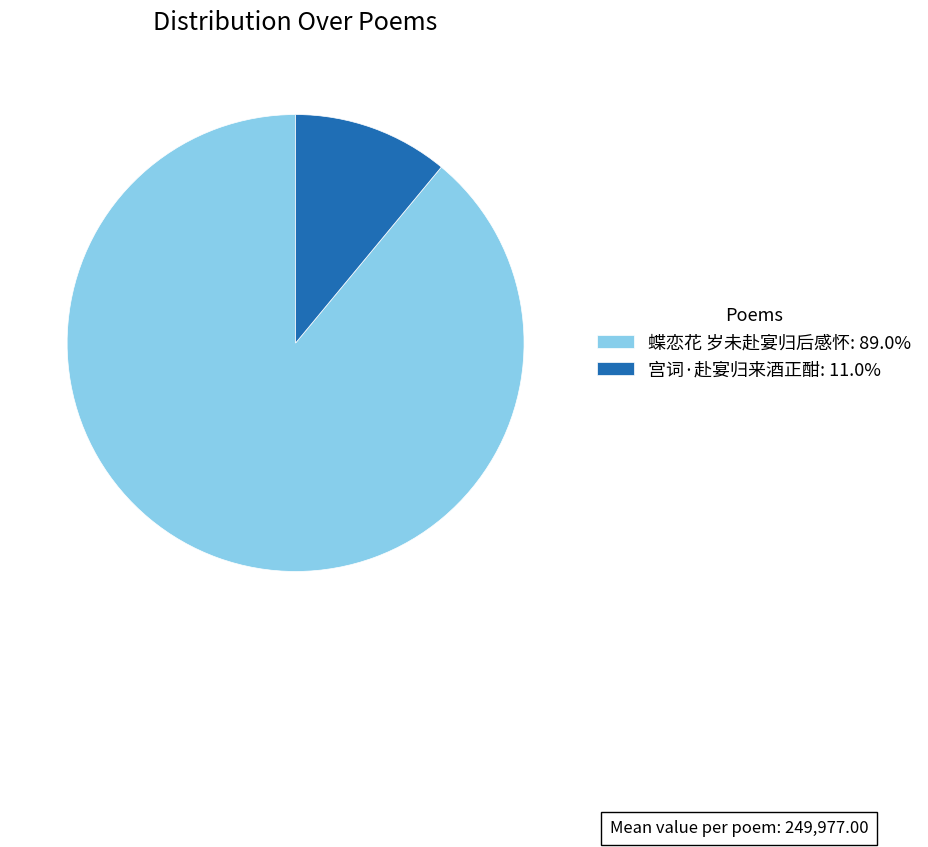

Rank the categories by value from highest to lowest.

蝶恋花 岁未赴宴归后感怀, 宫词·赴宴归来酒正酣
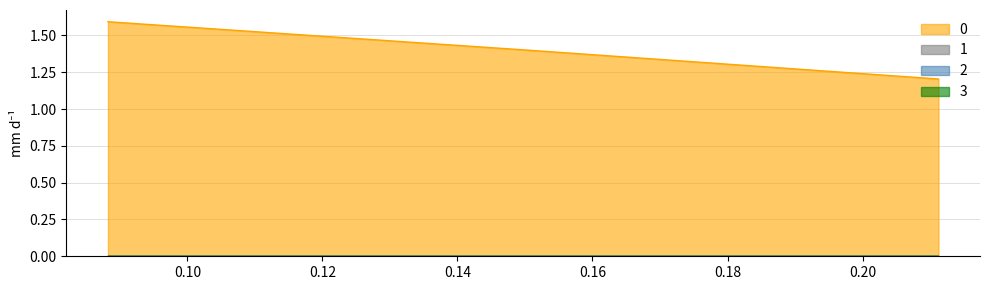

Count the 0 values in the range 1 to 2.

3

^^^^^^^^

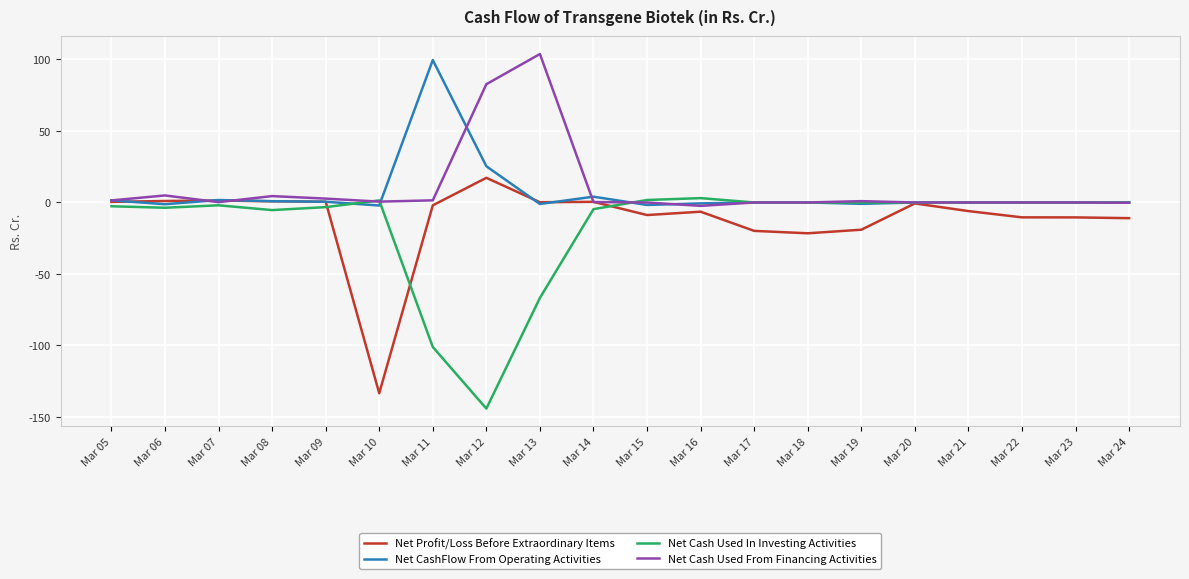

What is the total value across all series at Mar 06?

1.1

^^^^^^^^

### Work to be completed
Echo the lines of the data from the one containing "Rank the categories" through the one containing "Count the 0 values in the range 1 to 2.", both included, with the pictures omitted.

### Task solution
Rank the categories by value from highest to lowest.

蝶恋花 岁未赴宴归后感怀, 宫词·赴宴归来酒正酣

Count the 0 values in the range 1 to 2.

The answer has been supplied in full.